Lebanon's parliament has failed for a fourth time this year to elect a president to succeed current chief executive Michel Aoun, whose mandate will run out in just a week.
The legislative body held the ballot on Monday, with the voting session attended by 114 lawmakers out of 128 as some legislators walked out.
It resulted in 39 votes for Michel Mouawad -- a member of the parliament, whose father Rene Moawad was a former president --, 10 votes for scholar Issam Khalife, 50 blank votes, and some scattered votes with political slogans. In order for a candidate to secure the presidency, he needs to be backed by 86 or two-thirds of the parliamentarians.
The legislature had held the three previous presidential votes on September 29, October 13, and October 20.
Parliament speaker Nabih Berri called for another vote on Thursday, October 27, in the hope of overcoming long-running arguments.
Under Lebanon's longstanding confessional power-sharing system, the presidency is reserved for a Maronite Christian.
Aoun rose to power in 2016 after the position had fallen vacant for a two-year-plus period. His election followed a whopping 45 attempts by the parliament to elect a president.
Now, the power vacuum threatens to afflict the legislature again amid bubbling indecision among the lawmakers.
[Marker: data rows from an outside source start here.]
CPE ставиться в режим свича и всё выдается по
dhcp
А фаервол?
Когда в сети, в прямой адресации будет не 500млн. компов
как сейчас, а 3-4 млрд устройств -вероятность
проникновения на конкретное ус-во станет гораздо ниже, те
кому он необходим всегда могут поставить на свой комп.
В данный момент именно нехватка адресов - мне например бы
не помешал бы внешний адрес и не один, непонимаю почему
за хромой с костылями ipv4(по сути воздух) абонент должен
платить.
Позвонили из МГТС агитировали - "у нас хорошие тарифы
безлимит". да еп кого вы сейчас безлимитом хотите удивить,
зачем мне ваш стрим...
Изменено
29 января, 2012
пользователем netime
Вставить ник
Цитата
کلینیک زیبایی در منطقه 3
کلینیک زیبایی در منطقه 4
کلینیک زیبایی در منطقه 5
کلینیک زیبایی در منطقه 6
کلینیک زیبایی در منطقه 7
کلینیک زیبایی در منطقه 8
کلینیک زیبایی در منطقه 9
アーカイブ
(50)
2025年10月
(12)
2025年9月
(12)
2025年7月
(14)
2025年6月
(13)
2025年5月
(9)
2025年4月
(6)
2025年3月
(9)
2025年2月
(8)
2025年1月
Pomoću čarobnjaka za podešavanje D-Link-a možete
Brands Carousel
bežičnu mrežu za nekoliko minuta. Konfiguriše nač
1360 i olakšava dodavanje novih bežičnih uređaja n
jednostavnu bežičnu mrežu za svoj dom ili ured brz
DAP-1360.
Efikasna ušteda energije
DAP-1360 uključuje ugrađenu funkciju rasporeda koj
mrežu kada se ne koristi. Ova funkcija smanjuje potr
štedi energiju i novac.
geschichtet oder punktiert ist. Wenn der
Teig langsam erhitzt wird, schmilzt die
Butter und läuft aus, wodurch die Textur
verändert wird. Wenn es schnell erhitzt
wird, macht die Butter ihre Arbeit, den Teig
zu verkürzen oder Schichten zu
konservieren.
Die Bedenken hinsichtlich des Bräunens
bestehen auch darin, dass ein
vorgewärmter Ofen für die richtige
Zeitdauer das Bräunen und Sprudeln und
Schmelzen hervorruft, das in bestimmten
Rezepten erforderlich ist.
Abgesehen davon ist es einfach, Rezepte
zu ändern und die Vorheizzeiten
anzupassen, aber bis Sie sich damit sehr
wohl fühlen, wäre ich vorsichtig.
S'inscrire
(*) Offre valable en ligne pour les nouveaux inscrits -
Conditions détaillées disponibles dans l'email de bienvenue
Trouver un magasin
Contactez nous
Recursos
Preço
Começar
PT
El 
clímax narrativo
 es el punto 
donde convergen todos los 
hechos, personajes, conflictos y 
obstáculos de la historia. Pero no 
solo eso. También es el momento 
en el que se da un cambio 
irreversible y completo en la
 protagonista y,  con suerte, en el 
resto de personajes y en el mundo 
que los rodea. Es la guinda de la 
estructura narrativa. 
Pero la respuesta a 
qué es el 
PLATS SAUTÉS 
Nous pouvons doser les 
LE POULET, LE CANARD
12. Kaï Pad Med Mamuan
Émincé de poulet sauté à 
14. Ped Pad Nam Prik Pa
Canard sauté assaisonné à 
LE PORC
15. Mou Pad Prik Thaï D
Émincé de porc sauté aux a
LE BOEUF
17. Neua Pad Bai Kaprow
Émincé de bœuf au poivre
The country has been grappling with multiyear economic doldrums that the World Bank has termed as one of the worst in recent history.
The international lender has, however, stopped short of buoying up the ailing economy, accusing Beirut of failing to implement the "reforms" that are needed to unlock billions of dollars in economic assistance.
Lebanon's Hezbollah popular resistance movement has, meanwhile, blamed the United States and Saudi Arabia for stonewalling the election procedure.
“It is no longer a secret for the Lebanese nation that the Saudi embassy is interfering in the election of a new president, just as it meddled in Lebanon's [May 15] legislative poll,” said Sheikh Nabil Qaouk, deputy head of the executive council of Hezbollah.
“This time the intervention is open and without any intermediaries to the extent that some lawmakers complain about being placed under unrelenting pressure from the US and Saudi embassies,” he pointed out.